### TASK
Could you reproduce the entries exactly, omitting every picture?

### DATA TO EXAMINE

☆ ☆ ☆

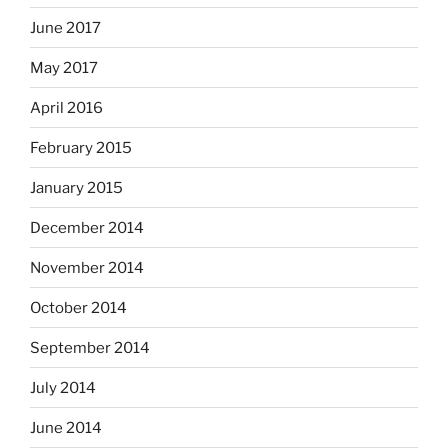
June 2017
May 2017
April 2016
February 2015
January 2015
December 2014
November 2014
October 2014
September 2014
July 2014
June 2014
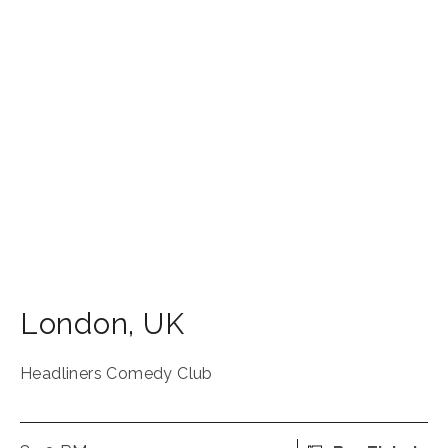
London
,
UK
Headliners Comedy Club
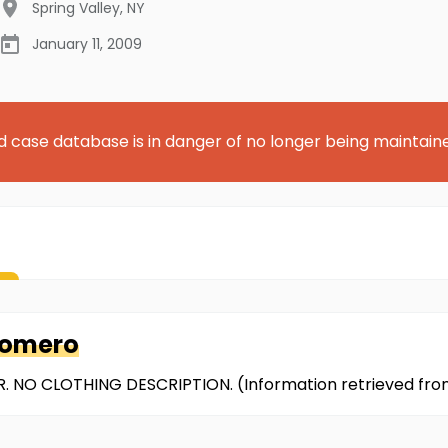
Spring Valley
,
NY
January 11, 2009
d case database is in danger of no longer being maintain
Romero
. NO CLOTHING DESCRIPTION. (Information retrieved fr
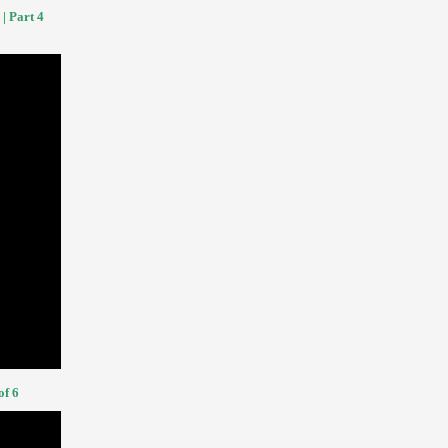
| Part 4
of 6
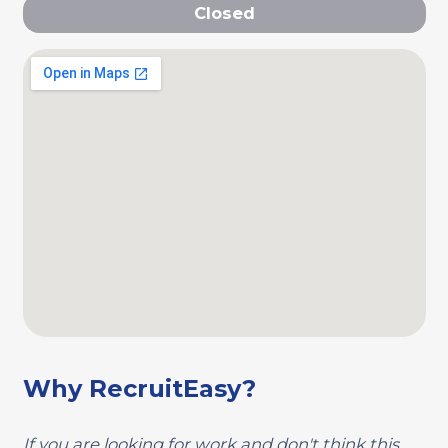
Closed
Why RecruitEasy?
If you are looking for work and don't think this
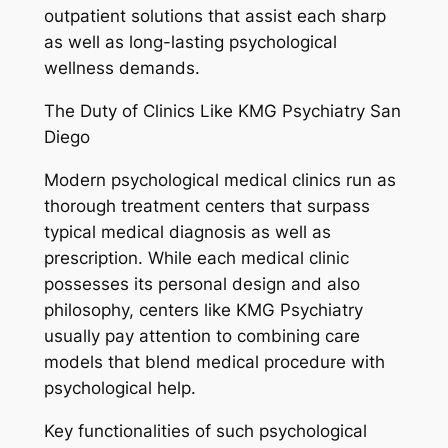
outpatient solutions that assist each sharp
as well as long-lasting psychological
wellness demands.
The Duty of Clinics Like KMG Psychiatry San
Diego
Modern psychological medical clinics run as
thorough treatment centers that surpass
typical medical diagnosis as well as
prescription. While each medical clinic
possesses its personal design and also
philosophy, centers like KMG Psychiatry
usually pay attention to combining care
models that blend medical procedure with
psychological help.
Key functionalities of such psychological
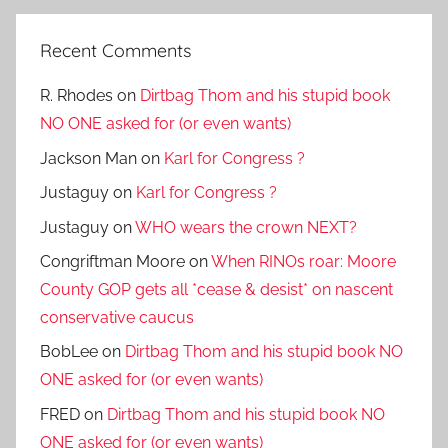
Recent Comments
R. Rhodes
on
Dirtbag Thom and his stupid book
NO ONE asked for (or even wants)
Jackson Man
on
Karl for Congress ?
Justaguy
on
Karl for Congress ?
Justaguy
on
WHO wears the crown NEXT?
Congriftman Moore
on
When RINOs roar: Moore
County GOP gets all *cease & desist* on nascent
conservative caucus
BobLee
on
Dirtbag Thom and his stupid book NO
ONE asked for (or even wants)
FRED
on
Dirtbag Thom and his stupid book NO
ONE asked for (or even wants)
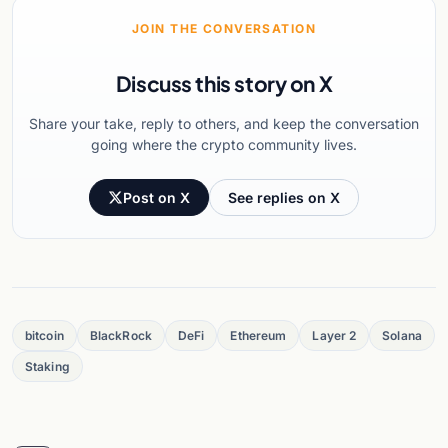
JOIN THE CONVERSATION
Discuss this story on X
Share your take, reply to others, and keep the conversation
going where the crypto community lives.
Post on X
See replies on X
bitcoin
BlackRock
DeFi
Ethereum
Layer 2
Solana
Staking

☆ ☆ ☆

### RESULT OF THE EXERCISE
June 2017
May 2017
April 2016
February 2015
January 2015
December 2014
November 2014
October 2014
September 2014
July 2014
June 2014
London
,
UK
Headliners Comedy Club
Spring Valley
,
NY
January 11, 2009
d case database is in danger of no longer being maintain
Romero
. NO CLOTHING DESCRIPTION. (Information retrieved fr
| Part 4
of 6
Closed
Why RecruitEasy?
If you are looking for work and don't think this
outpatient solutions that assist each sharp
as well as long-lasting psychological
wellness demands.
The Duty of Clinics Like KMG Psychiatry San
Diego
Modern psychological medical clinics run as
thorough treatment centers that surpass
typical medical diagnosis as well as
prescription. While each medical clinic
possesses its personal design and also
philosophy, centers like KMG Psychiatry
usually pay attention to combining care
models that blend medical procedure with
psychological help.
Key functionalities of such psychological
Recent Comments
R. Rhodes
on
Dirtbag Thom and his stupid book
NO ONE asked for (or even wants)
Jackson Man
on
Karl for Congress ?
Justaguy
on
Karl for Congress ?
Justaguy
on
WHO wears the crown NEXT?
Congriftman Moore
on
When RINOs roar: Moore
County GOP gets all *cease & desist* on nascent
conservative caucus
BobLee
on
Dirtbag Thom and his stupid book NO
ONE asked for (or even wants)
FRED
on
Dirtbag Thom and his stupid book NO
ONE asked for (or even wants)
JOIN THE CONVERSATION
Discuss this story on X
Share your take, reply to others, and keep the conversation
going where the crypto community lives.
Post on X
See replies on X
bitcoin
BlackRock
DeFi
Ethereum
Layer 2
Solana
Staking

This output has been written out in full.